The Left Hand of Darkness
Author: Ursula K Le Guin
I’ve got a lot to say about this one so buckle up.
Ursula K Le Guin’s The Left Hand of Darkness is heralded as one of the most iconic sci-fi stories, which won her a Hugo Award amongst a myriad of others, mainly due to it’s extremely progressive view of gender and sexual identify.
This was written in 1969, and I have to agree, that for the time that it was likely created and released, this would have been truly ground-breaking, and a deep and nuanced look at gender politics and attitudes towards sexuality.
Yes, we now live in 2026. And yes, there have been far more progressive viewpoints and narratives, but that shouldn’t diminish the work that Le Guin crafted with this. I’ve seen a few people say she didn’t go far enough, but I think that if you maintain that sort of argument, then you could really benefit from understanding the progress over perfection mantra.
This is an iconic piece of literature, no arguments.
But.
And it’s a very big, glacial but.
This book is marketed, and described as a tale between two people, and how their relationship progresses and blossoms during their journey across an 800 mile ice shelf in treacherous conditions.
Okay, fine. But that journey across the ice shelf doesn’t start until page 209 (ish) of a 301 page book. How can the entire theme and narrative plot of a book ignore the first two thirds, and dilute how this is seen as a story to omit most of it’s content?
And yes, I hear the people out there saying “Oh, but you need the first two-thirds to create the final third”. To which I say, do you?
This is a clunky, very densely and often jumbled story (the first two-thirds) about political vying, political espionage, and a very – at times – ignorant take on two vastly different cultures own sexual identities.
Yes, yes. You’re going to say “oh but this is intentional to show the beauty of the final third” – again I say, is it?
It is SO hard to read in the first portion of the book.

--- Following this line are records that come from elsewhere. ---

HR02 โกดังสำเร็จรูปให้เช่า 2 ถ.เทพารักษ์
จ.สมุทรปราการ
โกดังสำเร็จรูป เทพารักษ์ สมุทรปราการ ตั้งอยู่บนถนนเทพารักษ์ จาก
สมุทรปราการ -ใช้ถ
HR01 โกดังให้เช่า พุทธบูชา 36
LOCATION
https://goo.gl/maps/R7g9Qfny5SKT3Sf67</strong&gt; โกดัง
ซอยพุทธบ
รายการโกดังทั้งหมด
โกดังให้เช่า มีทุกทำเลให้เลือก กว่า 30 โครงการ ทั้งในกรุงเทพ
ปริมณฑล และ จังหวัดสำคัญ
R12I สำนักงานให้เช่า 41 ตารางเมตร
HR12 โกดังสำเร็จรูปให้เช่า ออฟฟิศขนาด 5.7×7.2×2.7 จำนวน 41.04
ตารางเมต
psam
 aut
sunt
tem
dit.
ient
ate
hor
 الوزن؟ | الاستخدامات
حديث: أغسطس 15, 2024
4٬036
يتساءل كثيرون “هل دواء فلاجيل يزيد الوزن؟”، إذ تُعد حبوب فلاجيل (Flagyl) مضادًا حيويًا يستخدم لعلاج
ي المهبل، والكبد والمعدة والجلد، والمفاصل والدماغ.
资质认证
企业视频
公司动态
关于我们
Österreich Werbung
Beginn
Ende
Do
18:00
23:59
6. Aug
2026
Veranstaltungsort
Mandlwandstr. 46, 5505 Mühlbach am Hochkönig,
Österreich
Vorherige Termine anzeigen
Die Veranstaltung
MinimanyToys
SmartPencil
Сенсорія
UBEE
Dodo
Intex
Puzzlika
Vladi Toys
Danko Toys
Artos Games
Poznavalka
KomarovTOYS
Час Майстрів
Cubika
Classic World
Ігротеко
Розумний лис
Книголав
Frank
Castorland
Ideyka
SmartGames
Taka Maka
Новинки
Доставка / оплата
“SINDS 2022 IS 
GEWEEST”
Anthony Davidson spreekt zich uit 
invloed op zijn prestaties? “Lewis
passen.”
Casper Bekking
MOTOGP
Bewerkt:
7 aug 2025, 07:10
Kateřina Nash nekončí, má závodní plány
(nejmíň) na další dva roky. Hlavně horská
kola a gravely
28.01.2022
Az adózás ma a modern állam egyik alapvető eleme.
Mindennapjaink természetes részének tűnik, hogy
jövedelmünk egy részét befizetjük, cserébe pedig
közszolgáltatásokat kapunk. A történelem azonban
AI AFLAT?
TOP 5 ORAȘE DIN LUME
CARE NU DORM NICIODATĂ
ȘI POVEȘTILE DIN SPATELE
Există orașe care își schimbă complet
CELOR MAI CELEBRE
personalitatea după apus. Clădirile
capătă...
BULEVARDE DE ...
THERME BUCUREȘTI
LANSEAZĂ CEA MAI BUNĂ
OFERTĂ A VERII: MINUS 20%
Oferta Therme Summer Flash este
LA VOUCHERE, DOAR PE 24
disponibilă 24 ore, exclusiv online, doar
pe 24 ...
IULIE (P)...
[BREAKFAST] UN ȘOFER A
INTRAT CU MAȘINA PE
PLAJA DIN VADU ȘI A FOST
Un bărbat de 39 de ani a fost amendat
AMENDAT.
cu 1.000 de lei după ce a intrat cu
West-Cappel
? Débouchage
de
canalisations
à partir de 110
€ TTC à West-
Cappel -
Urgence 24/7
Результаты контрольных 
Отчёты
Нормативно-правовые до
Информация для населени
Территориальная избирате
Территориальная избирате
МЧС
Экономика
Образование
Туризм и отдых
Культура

With world-spanning time-jumps and narratively disruptive accounts of third parties, it’s essentially a consolidation of administrative documents.
The final third, beautiful.
The writing finally settles down and comes into it’s own to tell a story, not to vomit facts, people, and politicians at you. But I think by that time, I was too far gone in my disdain for reading this.
Is it beautiful? At times.
Is it progressive? For sure.
Is it a dense, and unpleasant read? You betcha.
I could not vibe with this from a narrative, and storytelling perspective, but as a culturally avant-garde shaping of gender, it is genuinely really interesting.
Alas, I wanted more, I expected more, and I genuinely feel like I am missing something given it’s significant cultural and critical acclaim.